Él también la había perdido a través de su herida, pero era un hombre y estaba acostumbrado a ello. Las mujeres eran otra cosa. Su hermano perdió a dos esposas de aquella manera. Él, en cambio, perdió a dos hijos. Contempló a la niña, recordando la primera vez que sostuvo en brazos a sus hijos. Había transcurrido mucho tiempo desde entonces. Ahora el menor tenía dieciocho años y estaba en las montañas con el ejército de Chiang Kai-chek. Sin embargo, la sensación de asombro ante el comienzo de una nueva vida seguía siendo la misma.

– ¿Se pondrá bien? -preguntó Audrey en voz baja mientras apagaba la vela. La luz del amanecer ya era suficiente.

– No lo sé -contestó el general, contemplando a la niña recién nacida-. Hay que darle leche si no puede tener la de su madre.

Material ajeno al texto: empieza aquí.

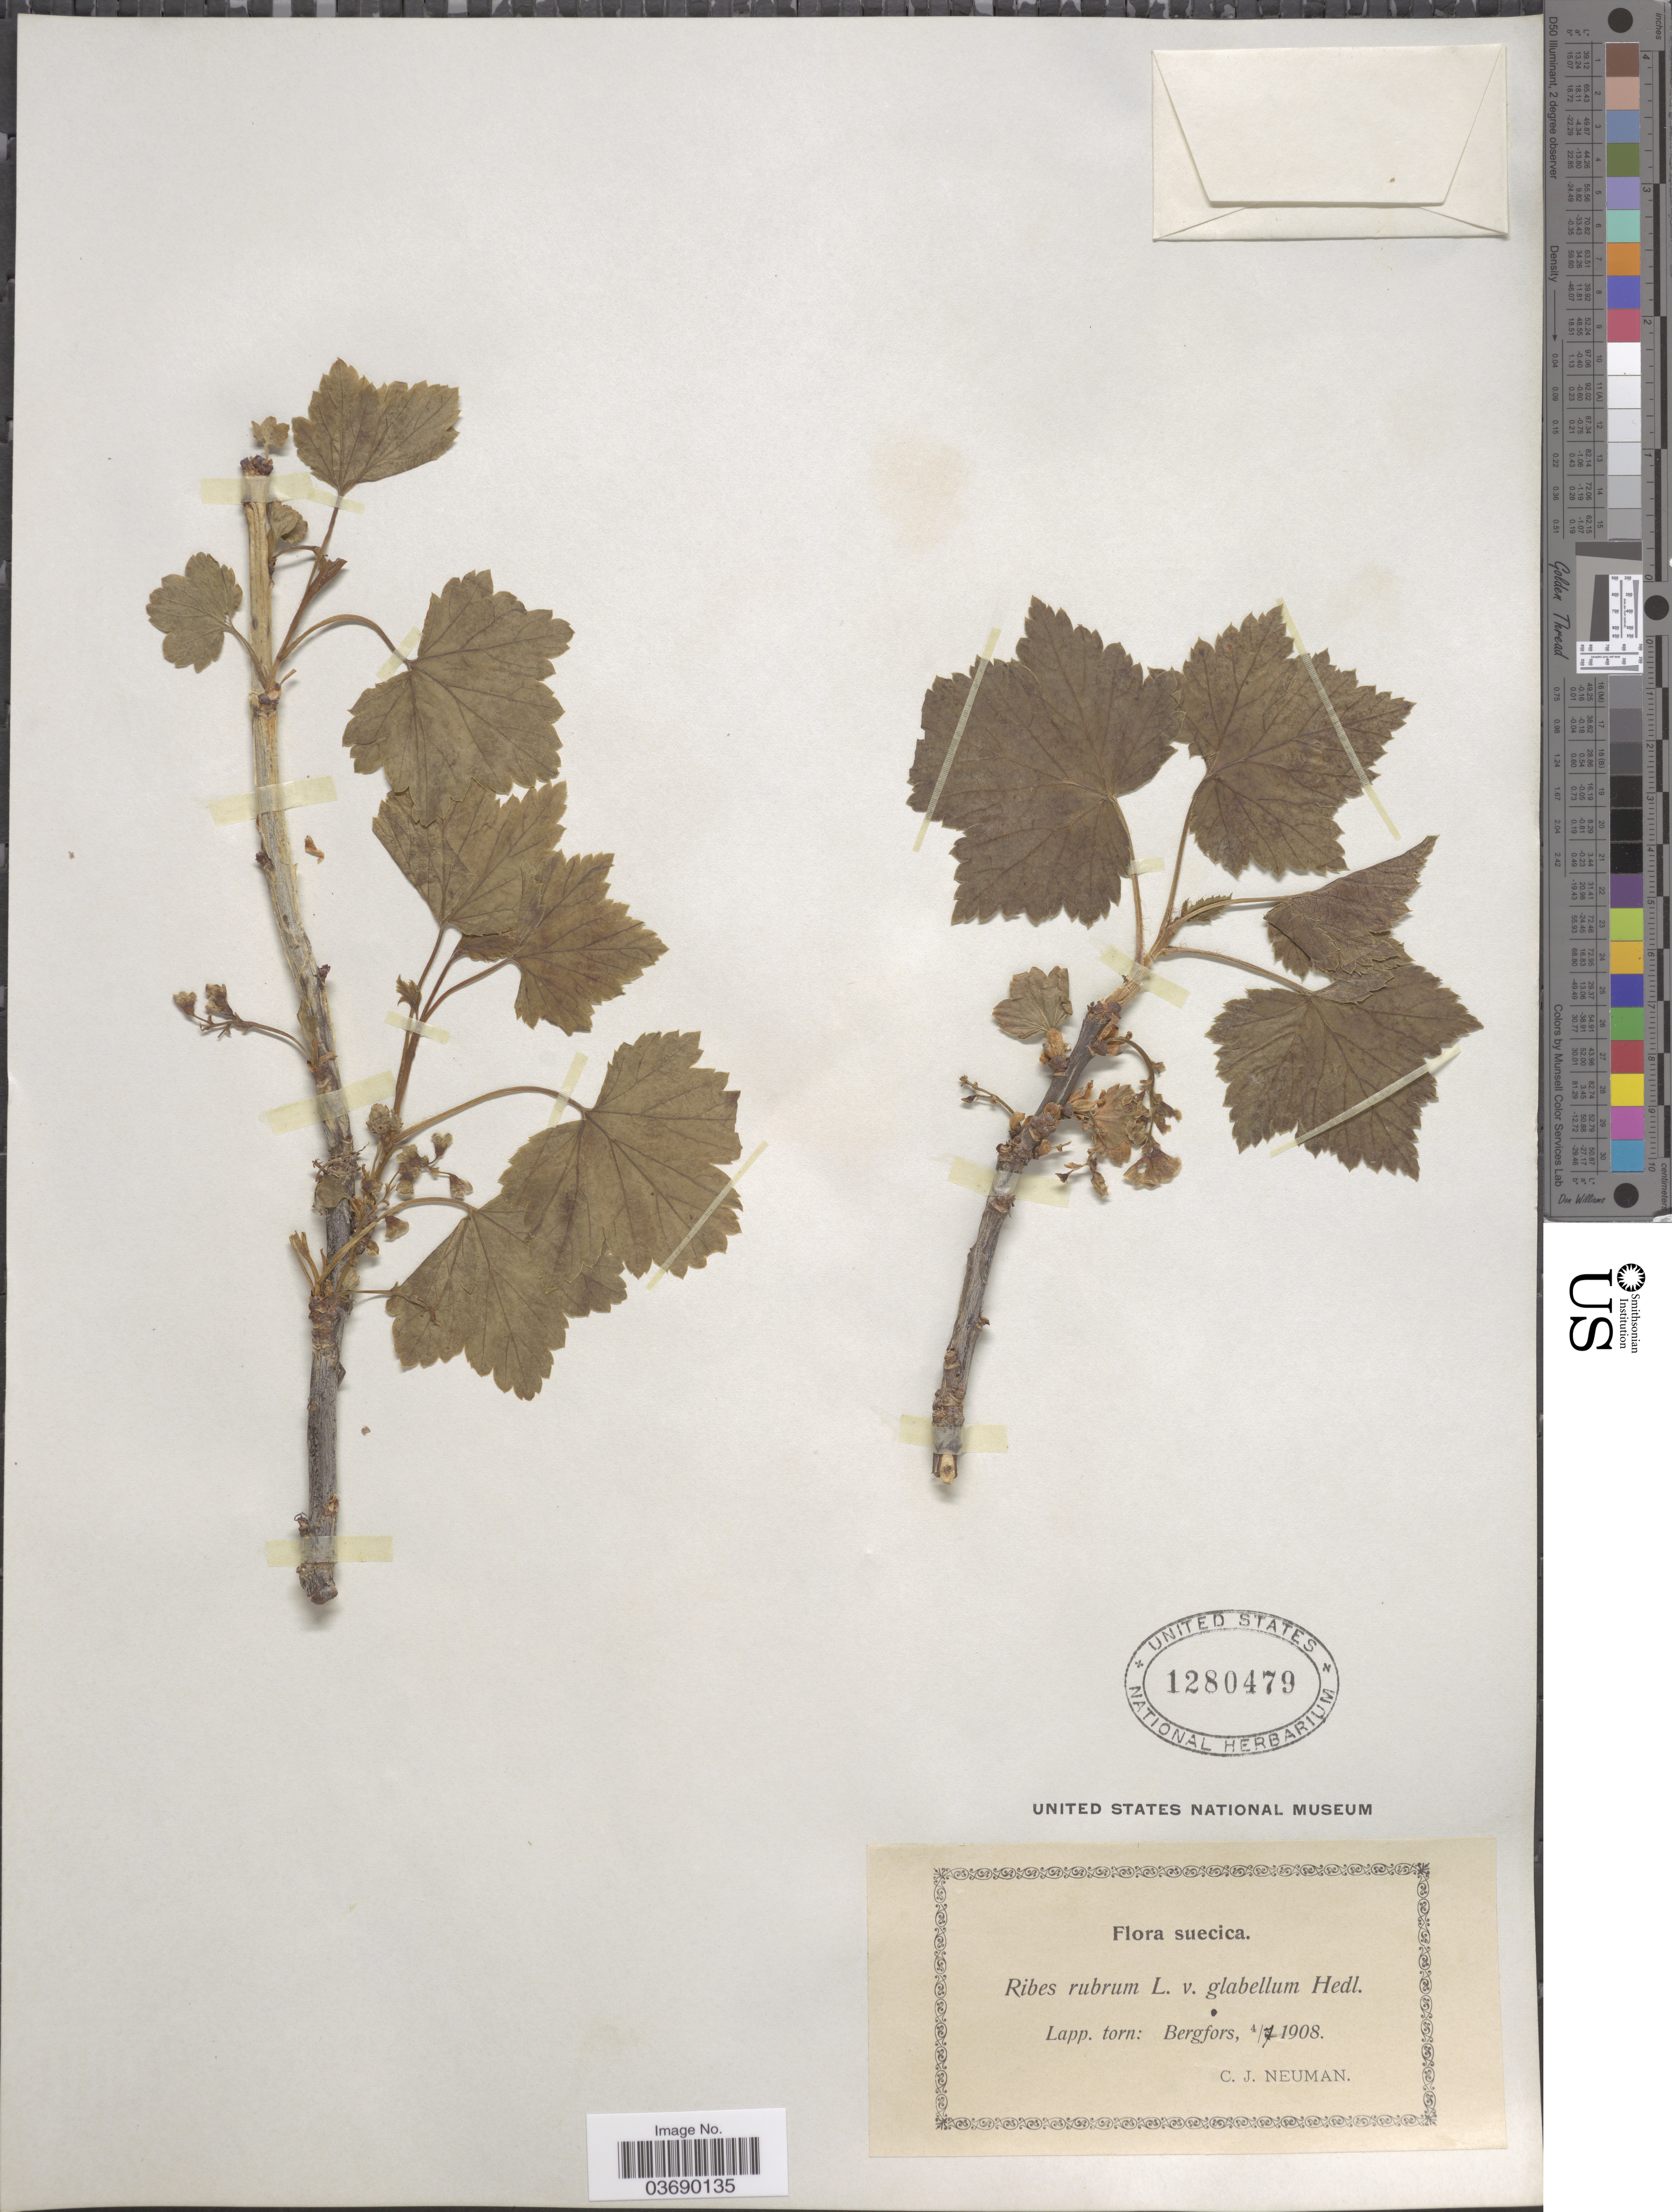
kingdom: Plantae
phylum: Tracheophyta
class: Magnoliopsida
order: Saxifragales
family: Grossulariaceae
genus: Ribes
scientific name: Ribes rubrum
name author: L.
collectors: C. Neuman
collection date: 1908-07-04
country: Sweden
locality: Suecica. Lapp. torn: Bergfors.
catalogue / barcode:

Cuando, un poco más tarde, Shin Yu acudió a la habitación, Audrey le dijo que mandara ordeñar la vaca a uno de los niños. Sin embargo, al general Chang le parecía más adecuada la leche de cabra y Audrey pidió a la niña que le llevara de las dos. Después, miró al general con desaliento. No tenían ningu-

na botella con que darle la leche. Por pura casualidad, encontraron un guante de cuero de una de las monjas. Audrey lo hirvió en agua, introdujo la leche en el mismo y la pequeña la empezó a chupar y se durmió en seguida. Sin embargo, Ling Hwei aún no había despertado y Audrey comprendió al mirarla que no sobreviviría al suplicio del alumbramiento. El general volvió a esconderse en el sótano. Ahora ya era demasiado tarde para que se fuera y sólo Shin Yu sabía que estaba allí. Cuando al caer la noche el general volvió a la habitación, Audrey aún se encontraba al pie del cañón, alimentando a la pequeña cada pocas horas y cuidando a Ling Hwei que apenas respiraba y que aún no había recuperado el conocimiento. Por la noche, Chang sostuvo a la recién nacida en sus brazos y la alimentó valiéndose del guante mientras Audrey sostenía en silencio a Ling Hwei hasta que, por fin, ésta emitió un suave gemido y murió. Audrey la acunó largo rato en sus brazos, recordando su dulzura y pensando con dolor en la pequeña y en la solitaria existencia que la aguardaba: crecer en un mundo hostil sin nadie que la amara, despreciada, tanto por los chinos como por los japoneses, en una sociedad donde las niñas se vendían a cambio de un saco de harina, de alubias o de arroz. Con los ojos llenos de lágrimas, cubrió el cuerpo de Ling Hwei y estrechó en sus brazos a la recién nacida. Chang se fue a la cocina a preparar un poco de té. Al llegar la aurora, Audrey despertó a Shin Yu y le comunicó la noticia. La niña lloró, se cubrió los ojos con las manos y se abrazó a Audrey, evocándole la imagen de su hermana Annabelle cuando sus padres murieron. El general Chang las contempló en silencio. Llevaba allí dos noches porque, cada vez que iba a marcharse, sucedía algo. Antes de ocultarse de nuevo en el sótano, habló brevemente con Audrey y la miró inquieto.